Ron Paul’s Legacy

Ron Paul will not get to speak at the GOP convention, but his legacy will hard to miss over the next decade of American politics. His son is now a Senator in Kentucky, and his Audit the Fed bills have lots of bi-partisan support (in the House anyway; Senators, for some strange reason, seem to like the Federal Reserve an awful lot).

His foreign policy, which initially attracted me to libertarian ideas, is the most important legacy, however. I can tell because the GOP loathes it so much that they won’t give Congressman Paul the time of day they know they need for his support.

From Foreign Policy:

But the committee also tackled pressing foreign-policy questions — and the debates that ensued speak to the divisions that lurk behind the cohesive worldview the party will present to the nation next week […]

the GOP’s struggle to reconcile presumptive nominee Mitt Romney’s embrace of American exceptionalism with Texas Rep. Ron Paul’s considerably more modest vision of American power […]

The Republican pledge to cut government spending has not extended to the military, driving a wedge between Ron Paul supporters, who want to scale back costly foreign adventures, and the Republican base […]

At the platform committee meeting, Christopher Stearns, a Paul supporter and delegate from Virginia, raised concerns about language opposing impending automatic cuts to defense spending, known as sequestration. “These cuts are not cuts,” he explained. “They are cuts out of proposed increases over the course of a decade. We need to be honest with ourselves when we’re addressing these issues.”

The effort failed, however, and the plank resisting sequestration remains in the platform. The document also calls for a constitutional amendment requiring a supermajority in Congress “for any tax increase with exceptions for only war and national emergencies.” […]

Romney has criticized Obama for announcing a withdrawal timetable for Afghanistan, though both candidates have been pretty downbeat about the unpopular war. But at the platform committee meeting, Richard Ford, a delegate from Rhode Island and Ron Paul supporter, went one step further, proposing that the party add a line in the document declaring, “the Obama administration has made the mistake of following the failed and dangerous policy of nation-building.”

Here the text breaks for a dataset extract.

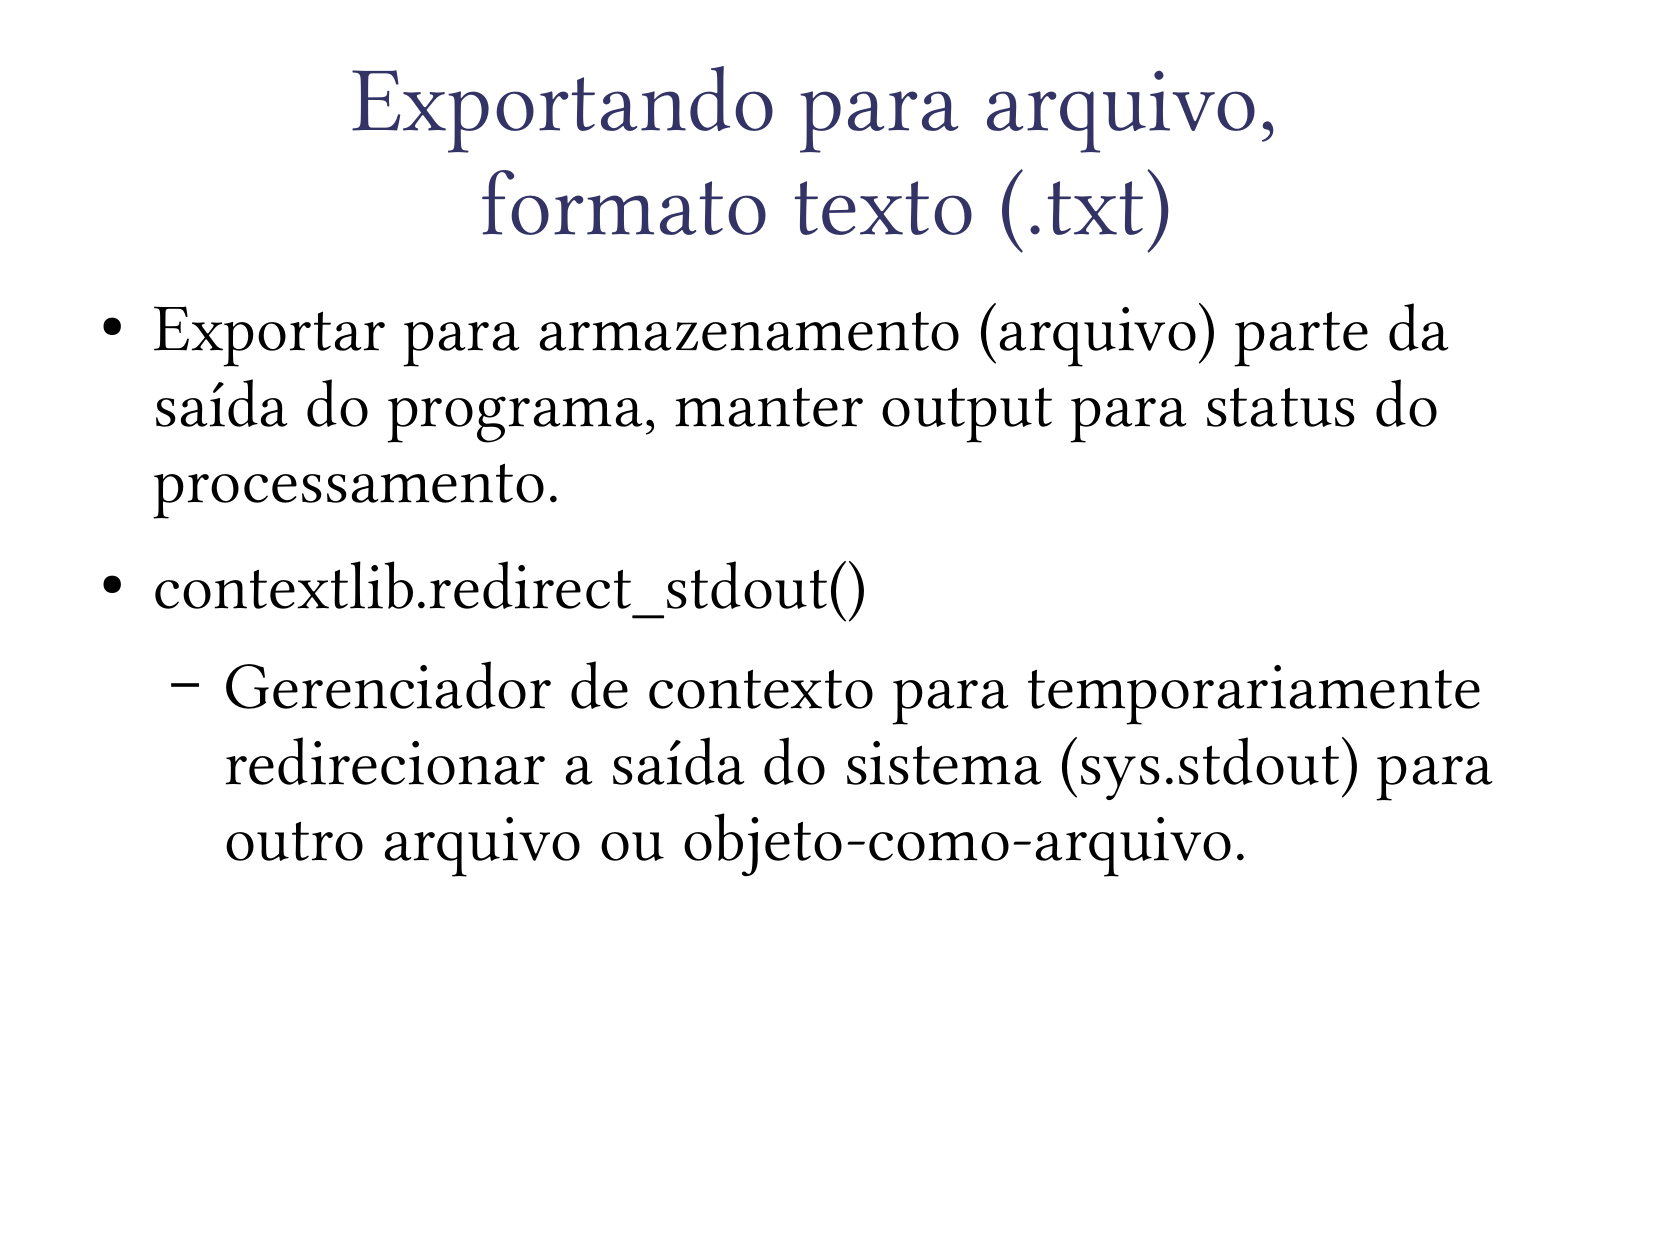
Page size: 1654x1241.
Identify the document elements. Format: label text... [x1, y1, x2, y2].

list Exportar para armazenamento (arquivo) parte da saída do programa, manter output para status do processamento. contextlib.redirect_stdout() Gerenciador de contexto para temporariamente redirecionar a saída do sistema (sys.stdout) para outro arquivo ou objeto-como-arquivo. [82, 290, 1571, 1010]
title Exportando para arquivo, formato texto (.txt) [82, 47, 1571, 259]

“Nation-building is a failed policy of the Democrats and we Republicans need to go back to the humble foreign policy of George Bush before 9/11,” he stated. “We need to go back to not creating democracies overseas that create Islamic regimes, and go back to the goal of getting our enemies and bringing our troops home as soon as possible.” […]

Ron Paul and his son Rand joined a push to defend the Internet from government regulation back in July, and the issue now appears to have made its way into the Republican platform. The Daily Caller has received language that would amount to the first GOP plank on “Internet freedom.” […]

Taken together, these contentious issues highlight the divisions between the Republican Party’s Romney-style internationalists and Paul-style noninterventionists heading into the convention. The congressman from Texas scored some successes during the platform-drafting process, including calls for an audit of the Federal Reserve and a commission to consider a return to the gold standard. But while Paul will get a video tribute in Tampa, his differences with Romney on foreign policy will be downplayed — for a few days, at least.

You can read the rest of the article here, though I’ve highlighted all the good stuff (promise!). What struck me was that the author of an interventionist magazine labeled Ron Paul’s foreign policy views “modest”. This may be a ploy aimed at subtly attacking the Romney campaign, of course, but it still came as a bit of a surprise because of the magazine’s past positions.

One thought on “Ron Paul’s Legacy

  1. Foreign Policy may be interventionist, but they are of the pragmatic wing, not the neoconservative wing. The Kissingers of this world are more subtle and less reactionary than the Wolfowitzs.